When he pummeled Lesnar at UFC 141, it seemed like a watershed moment. A new heavyweight era, it seemed, was at hand.

It didn’t happen that way, though. Sports are full of surprises like that, and sure things aren’t always such certain winners. And when Overeem followed the Lesnar win with losses in his next two fights – bouts he had been winning easily – the perception changed.

He’s 36 now and really has nothing to prove despite his lack of a UFC title, but he doesn’t see it that way.

And he says he’s a different man from the extremely confident heavyweight who entered the UFC.

“This is the last big one,” Overeem said. “I’ve dedicated my life to achieve this goal. It’s been nonstop training, eating, sleeping, getting better as a mixed martial artist, getting better as a fighter. It’s taken years to get to this point, and I’m pleased with the result. I’m very pleased with what I’ve done in this training camp and the team is fired up.”

Overeem lost to Antonio “Big Foot” Silva and Travis Browne in his two bouts after defeating Lesnar. He was ahead and on the verge of a finish in both fights, when Silva and Browne rallied.

A comprehensive win over ex-heavyweight champion Frank Mir at UFC 169 seemed to put him on the road to the title again, but he failed to capitalize.
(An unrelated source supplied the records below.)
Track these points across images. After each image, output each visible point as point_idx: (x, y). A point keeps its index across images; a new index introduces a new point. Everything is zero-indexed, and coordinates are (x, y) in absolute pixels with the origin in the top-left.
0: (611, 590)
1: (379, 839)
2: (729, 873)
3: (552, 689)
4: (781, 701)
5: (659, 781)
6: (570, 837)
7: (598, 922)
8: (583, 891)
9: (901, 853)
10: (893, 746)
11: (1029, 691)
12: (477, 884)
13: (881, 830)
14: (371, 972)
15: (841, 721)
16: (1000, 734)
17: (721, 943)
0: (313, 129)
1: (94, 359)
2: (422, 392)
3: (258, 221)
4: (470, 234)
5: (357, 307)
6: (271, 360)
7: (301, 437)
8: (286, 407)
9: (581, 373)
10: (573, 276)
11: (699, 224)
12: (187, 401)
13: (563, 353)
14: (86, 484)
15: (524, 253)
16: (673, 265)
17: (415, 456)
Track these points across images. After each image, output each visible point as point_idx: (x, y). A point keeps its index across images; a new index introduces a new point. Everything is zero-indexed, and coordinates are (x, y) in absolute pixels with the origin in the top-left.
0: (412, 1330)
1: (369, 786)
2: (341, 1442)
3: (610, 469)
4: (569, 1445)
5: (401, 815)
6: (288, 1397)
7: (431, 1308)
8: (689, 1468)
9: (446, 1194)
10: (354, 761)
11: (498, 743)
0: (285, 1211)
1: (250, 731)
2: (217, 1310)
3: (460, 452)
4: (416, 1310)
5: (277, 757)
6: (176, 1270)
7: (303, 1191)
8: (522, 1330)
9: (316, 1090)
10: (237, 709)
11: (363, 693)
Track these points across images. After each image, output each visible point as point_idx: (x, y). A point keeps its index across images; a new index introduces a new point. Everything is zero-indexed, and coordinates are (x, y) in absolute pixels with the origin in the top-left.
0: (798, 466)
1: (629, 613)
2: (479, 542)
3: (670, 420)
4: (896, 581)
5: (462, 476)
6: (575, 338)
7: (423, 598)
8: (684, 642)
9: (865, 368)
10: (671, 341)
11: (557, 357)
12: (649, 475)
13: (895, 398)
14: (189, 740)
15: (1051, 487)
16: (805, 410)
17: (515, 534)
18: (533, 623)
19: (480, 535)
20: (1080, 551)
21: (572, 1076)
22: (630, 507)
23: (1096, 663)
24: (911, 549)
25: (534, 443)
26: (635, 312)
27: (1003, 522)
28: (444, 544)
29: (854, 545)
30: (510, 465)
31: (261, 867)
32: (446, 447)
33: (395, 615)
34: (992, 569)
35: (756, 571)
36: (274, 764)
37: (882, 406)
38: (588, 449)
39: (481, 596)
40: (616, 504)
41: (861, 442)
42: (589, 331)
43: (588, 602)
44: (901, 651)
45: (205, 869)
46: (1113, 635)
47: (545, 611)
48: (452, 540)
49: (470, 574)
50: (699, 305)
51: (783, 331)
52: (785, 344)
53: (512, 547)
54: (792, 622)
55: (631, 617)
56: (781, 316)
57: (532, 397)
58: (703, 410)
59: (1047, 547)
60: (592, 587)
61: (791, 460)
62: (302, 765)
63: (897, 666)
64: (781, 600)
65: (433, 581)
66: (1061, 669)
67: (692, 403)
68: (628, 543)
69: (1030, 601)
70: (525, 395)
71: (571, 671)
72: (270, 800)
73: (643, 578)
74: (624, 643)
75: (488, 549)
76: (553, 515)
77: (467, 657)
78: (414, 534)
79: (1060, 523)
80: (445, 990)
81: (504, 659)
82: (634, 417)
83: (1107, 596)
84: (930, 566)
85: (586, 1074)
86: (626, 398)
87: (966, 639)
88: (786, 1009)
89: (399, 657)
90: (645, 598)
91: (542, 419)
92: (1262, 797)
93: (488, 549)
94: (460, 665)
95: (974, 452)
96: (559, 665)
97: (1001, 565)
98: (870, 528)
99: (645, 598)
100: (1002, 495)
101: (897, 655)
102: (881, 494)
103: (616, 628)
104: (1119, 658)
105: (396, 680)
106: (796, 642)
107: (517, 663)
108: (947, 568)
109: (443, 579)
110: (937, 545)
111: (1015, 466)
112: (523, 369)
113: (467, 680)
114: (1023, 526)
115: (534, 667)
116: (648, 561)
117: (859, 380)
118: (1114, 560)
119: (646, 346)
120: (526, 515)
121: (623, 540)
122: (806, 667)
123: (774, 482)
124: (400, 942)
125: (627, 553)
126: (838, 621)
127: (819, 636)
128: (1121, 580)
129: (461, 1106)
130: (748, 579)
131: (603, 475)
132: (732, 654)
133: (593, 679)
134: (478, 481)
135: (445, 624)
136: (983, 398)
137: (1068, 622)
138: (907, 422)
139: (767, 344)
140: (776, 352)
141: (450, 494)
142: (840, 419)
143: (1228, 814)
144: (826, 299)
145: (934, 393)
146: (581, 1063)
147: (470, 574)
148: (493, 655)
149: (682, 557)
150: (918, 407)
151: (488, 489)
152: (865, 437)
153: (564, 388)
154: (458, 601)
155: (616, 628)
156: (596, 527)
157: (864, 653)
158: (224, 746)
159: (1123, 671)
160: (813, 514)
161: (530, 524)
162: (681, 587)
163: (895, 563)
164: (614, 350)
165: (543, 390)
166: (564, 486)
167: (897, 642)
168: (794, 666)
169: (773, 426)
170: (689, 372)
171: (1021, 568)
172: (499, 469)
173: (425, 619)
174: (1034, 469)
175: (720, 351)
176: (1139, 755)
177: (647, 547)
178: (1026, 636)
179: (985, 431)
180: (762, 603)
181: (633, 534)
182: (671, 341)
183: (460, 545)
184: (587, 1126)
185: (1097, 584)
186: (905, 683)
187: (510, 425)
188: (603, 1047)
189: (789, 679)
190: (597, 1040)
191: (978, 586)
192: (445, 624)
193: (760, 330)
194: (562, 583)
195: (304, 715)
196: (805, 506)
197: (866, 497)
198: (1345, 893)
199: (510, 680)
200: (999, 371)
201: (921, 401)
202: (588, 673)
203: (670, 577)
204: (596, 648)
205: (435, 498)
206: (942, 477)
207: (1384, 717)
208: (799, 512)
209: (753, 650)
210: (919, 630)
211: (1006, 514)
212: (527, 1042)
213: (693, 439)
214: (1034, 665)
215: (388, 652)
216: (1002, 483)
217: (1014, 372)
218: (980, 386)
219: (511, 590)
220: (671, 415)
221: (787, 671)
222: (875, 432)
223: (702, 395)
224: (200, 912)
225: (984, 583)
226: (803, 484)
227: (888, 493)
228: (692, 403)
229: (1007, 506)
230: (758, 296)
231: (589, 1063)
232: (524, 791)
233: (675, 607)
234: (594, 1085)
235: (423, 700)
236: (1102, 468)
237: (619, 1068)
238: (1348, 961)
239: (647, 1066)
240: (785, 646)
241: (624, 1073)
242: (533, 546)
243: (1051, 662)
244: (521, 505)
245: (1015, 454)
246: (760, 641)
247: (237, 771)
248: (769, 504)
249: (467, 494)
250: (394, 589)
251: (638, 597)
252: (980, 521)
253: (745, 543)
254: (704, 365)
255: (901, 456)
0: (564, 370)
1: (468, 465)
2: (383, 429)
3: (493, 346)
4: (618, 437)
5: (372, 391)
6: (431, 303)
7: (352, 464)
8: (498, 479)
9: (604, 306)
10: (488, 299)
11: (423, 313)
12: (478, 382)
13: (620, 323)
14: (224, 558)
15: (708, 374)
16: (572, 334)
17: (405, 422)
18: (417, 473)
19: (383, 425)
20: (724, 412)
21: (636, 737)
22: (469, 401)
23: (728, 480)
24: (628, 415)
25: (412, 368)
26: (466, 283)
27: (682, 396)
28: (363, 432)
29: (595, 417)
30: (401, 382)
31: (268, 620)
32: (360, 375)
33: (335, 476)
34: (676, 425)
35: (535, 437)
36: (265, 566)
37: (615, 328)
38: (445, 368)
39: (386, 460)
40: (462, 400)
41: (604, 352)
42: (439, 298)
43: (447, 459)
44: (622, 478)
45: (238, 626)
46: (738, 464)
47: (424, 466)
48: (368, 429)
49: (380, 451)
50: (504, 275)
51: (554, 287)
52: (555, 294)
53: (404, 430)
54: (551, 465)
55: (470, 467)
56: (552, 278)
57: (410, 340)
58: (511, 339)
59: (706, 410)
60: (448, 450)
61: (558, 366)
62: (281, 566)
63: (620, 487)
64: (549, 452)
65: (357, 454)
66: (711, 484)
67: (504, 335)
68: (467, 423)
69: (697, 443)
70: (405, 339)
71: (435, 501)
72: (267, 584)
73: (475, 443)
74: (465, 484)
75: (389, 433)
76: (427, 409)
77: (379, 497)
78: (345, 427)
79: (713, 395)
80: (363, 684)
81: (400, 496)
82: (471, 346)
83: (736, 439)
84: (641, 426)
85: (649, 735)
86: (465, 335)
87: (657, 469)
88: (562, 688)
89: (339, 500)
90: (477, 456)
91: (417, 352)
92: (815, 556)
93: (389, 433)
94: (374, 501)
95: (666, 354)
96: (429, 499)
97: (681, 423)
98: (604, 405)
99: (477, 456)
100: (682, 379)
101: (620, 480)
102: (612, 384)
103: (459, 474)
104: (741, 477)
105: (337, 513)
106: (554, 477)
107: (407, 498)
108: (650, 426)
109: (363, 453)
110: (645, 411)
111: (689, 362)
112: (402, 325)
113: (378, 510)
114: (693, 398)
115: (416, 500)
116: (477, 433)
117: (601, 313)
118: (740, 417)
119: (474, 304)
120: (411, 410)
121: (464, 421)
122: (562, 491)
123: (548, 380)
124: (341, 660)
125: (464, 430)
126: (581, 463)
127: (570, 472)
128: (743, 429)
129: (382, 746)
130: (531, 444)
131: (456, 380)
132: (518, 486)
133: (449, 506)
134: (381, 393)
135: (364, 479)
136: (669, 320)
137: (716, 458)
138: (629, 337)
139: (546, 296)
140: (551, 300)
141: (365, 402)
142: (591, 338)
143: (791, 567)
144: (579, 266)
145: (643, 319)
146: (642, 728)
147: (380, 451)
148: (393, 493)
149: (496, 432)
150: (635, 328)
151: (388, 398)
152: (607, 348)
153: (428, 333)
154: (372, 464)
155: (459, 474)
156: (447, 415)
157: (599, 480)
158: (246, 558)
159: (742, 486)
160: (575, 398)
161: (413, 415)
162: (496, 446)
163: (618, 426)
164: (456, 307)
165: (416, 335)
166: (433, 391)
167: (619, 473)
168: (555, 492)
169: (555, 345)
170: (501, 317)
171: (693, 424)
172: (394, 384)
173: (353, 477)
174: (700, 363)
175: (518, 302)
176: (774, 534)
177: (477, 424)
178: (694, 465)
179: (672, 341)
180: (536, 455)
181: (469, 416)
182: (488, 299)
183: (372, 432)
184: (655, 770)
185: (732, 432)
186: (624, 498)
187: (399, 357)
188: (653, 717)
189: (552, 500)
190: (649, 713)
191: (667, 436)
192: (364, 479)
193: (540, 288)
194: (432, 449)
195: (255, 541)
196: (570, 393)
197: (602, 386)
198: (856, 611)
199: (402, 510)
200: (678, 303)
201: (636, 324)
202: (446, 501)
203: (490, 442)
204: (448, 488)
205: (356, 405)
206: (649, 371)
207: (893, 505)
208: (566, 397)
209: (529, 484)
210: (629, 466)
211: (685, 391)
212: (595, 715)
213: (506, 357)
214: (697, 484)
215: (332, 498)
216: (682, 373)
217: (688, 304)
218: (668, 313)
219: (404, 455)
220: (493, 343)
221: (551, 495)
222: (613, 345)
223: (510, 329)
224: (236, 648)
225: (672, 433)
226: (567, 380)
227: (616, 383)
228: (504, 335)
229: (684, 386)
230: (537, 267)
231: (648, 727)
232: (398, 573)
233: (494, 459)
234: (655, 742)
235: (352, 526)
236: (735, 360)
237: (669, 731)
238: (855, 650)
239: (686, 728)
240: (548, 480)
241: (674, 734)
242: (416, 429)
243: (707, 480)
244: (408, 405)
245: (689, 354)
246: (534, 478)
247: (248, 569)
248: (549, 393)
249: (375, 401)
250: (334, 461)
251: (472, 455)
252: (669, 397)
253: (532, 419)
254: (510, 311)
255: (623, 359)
He was knocked out in the first round by Ben Rothwell the next time out despite going into the fight as a 4-1 favorite.

He was down, but the man deserves credit. He refused to go out. He went through the next four fights in impressive fashion, defeating Stefan Struve, Roy Nelson, Junior dos Santos and Andrei Arlovski to once again put himself on the verge of a UFC title.

“I have been in the fight business for a long time and I understand it very well, and so I’m not surprised at all,” Overeem said. “Things happen for a reason and life has a way of not giving you what you want so easily. You have to work for it. And even when you work really hard and think you’ve done all the right things, things come up that kind of deliver another setback.

“I fell off the horse and I climbed back on the horse. I’ve worked really hard. I haven’t quit. I kept doing the right things, because I know if you do the right thing, that you’ll be rewarded. My fight style has evolved tremendously. I went from being ‘Ubereem’ to being Overeem and I feel very good about what I have done and where I am.”

The odds are with him in the sense that UFC titles are changing hands just about every time. Miocic is fighting at home in Cleveland, and that could be an advantage, but Overeem has fought so much and in so many places that the circumstances are unlikely to rattle him.

If Miocic wins, it’s not going to be because Overeem was overcome by the moment or shaken by a boisterous crowd rooting for the hometown hero. He’s been there, done that.

“In my career, 22 years of training and competing, I’ve fought in front of hostile Russian crowds, Japanese crowds where no one knew me, all kinds of audiences,” he said. “Anything you can imagine, I’ve lived it. I know how to deal with it. I’m not expecting to be cheered, but that’s OK. The crowd and its cheers aren’t going to decide the fight.

“I know how to use the boos as motivation in my favor, anyway. I’m fortunate because I’m in a great spot in my life and in my career. I have the perfect team around me now and I’ve given my life to this, and I expect to see the reward for all of that. I am very confident that you will see that in this fight.”